Exactly as written, copy the lines that run from the start of the data below to the line containing "are trusted. Their stories are real. And that", both ends included.

::::::::

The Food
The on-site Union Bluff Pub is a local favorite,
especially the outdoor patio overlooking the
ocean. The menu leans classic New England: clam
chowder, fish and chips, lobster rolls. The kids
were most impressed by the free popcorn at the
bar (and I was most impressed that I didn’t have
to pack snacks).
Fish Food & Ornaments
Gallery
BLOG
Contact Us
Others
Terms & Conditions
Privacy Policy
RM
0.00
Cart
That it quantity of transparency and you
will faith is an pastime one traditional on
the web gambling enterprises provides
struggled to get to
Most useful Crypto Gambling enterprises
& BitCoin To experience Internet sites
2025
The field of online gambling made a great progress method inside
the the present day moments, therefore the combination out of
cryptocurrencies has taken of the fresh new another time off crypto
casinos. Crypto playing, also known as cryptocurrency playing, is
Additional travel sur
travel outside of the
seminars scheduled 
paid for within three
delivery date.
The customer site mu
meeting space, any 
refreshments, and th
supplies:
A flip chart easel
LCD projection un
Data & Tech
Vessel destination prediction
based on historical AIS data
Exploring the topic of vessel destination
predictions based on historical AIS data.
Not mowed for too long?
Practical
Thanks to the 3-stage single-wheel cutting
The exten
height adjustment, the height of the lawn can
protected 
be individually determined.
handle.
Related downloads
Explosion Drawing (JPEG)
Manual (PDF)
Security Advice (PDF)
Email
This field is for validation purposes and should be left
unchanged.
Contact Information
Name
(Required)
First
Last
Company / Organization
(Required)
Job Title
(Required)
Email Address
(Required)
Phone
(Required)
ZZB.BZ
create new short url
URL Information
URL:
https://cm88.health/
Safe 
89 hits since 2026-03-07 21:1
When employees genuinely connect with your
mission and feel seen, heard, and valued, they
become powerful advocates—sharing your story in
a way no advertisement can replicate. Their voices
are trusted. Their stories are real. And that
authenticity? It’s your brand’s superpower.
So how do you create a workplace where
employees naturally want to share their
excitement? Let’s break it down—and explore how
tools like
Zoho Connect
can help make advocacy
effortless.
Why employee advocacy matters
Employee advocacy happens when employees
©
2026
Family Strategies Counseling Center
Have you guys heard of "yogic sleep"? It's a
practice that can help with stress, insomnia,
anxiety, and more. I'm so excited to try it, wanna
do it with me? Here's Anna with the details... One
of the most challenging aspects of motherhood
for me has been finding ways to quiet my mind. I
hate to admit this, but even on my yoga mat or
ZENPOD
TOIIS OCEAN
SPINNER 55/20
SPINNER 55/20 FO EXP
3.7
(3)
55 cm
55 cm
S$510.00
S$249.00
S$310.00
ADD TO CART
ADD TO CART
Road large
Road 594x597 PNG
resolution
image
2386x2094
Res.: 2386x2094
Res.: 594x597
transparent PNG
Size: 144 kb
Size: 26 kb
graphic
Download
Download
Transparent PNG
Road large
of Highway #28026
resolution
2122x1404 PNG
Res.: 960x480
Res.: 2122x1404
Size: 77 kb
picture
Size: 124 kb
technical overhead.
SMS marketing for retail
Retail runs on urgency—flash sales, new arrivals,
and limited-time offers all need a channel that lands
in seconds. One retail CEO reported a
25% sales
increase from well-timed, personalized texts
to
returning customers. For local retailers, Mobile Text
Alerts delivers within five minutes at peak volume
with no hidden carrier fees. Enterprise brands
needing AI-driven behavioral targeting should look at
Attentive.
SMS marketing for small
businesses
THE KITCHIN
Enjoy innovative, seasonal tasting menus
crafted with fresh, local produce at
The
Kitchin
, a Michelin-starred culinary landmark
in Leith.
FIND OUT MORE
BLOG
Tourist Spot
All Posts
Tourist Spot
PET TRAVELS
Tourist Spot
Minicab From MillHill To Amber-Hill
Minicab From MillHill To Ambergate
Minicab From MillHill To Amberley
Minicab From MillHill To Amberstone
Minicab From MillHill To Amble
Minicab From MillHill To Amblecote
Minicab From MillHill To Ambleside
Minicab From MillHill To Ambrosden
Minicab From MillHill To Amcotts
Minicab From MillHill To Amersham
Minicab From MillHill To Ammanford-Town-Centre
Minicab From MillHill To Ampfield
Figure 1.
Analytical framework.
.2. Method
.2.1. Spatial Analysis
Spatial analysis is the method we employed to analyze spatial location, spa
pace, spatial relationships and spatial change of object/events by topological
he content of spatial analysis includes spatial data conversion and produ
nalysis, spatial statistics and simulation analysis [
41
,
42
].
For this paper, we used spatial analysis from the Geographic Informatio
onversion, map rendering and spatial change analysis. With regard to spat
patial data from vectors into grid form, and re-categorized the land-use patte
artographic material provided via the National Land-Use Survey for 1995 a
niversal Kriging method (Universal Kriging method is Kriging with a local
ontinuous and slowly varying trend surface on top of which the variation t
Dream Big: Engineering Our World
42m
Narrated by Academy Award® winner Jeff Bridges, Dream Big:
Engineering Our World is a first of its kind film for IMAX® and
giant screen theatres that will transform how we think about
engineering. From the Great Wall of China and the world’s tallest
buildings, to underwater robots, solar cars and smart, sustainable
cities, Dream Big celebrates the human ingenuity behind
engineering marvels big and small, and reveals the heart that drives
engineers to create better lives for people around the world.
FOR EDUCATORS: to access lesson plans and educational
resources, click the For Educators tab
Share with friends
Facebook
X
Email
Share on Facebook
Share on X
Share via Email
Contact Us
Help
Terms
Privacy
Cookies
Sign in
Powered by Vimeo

::::::::

SOLUTION TO THIS TASK:
The Food
The on-site Union Bluff Pub is a local favorite,
especially the outdoor patio overlooking the
ocean. The menu leans classic New England: clam
chowder, fish and chips, lobster rolls. The kids
were most impressed by the free popcorn at the
bar (and I was most impressed that I didn’t have
to pack snacks).
Fish Food & Ornaments
Gallery
BLOG
Contact Us
Others
Terms & Conditions
Privacy Policy
RM
0.00
Cart
That it quantity of transparency and you
will faith is an pastime one traditional on
the web gambling enterprises provides
struggled to get to
Most useful Crypto Gambling enterprises
& BitCoin To experience Internet sites
2025
The field of online gambling made a great progress method inside
the the present day moments, therefore the combination out of
cryptocurrencies has taken of the fresh new another time off crypto
casinos. Crypto playing, also known as cryptocurrency playing, is
Additional travel sur
travel outside of the
seminars scheduled 
paid for within three
delivery date.
The customer site mu
meeting space, any 
refreshments, and th
supplies:
A flip chart easel
LCD projection un
Data & Tech
Vessel destination prediction
based on historical AIS data
Exploring the topic of vessel destination
predictions based on historical AIS data.
Not mowed for too long?
Practical
Thanks to the 3-stage single-wheel cutting
The exten
height adjustment, the height of the lawn can
protected 
be individually determined.
handle.
Related downloads
Explosion Drawing (JPEG)
Manual (PDF)
Security Advice (PDF)
Email
This field is for validation purposes and should be left
unchanged.
Contact Information
Name
(Required)
First
Last
Company / Organization
(Required)
Job Title
(Required)
Email Address
(Required)
Phone
(Required)
ZZB.BZ
create new short url
URL Information
URL:
https://cm88.health/
Safe 
89 hits since 2026-03-07 21:1
When employees genuinely connect with your
mission and feel seen, heard, and valued, they
become powerful advocates—sharing your story in
a way no advertisement can replicate. Their voices
are trusted. Their stories are real. And that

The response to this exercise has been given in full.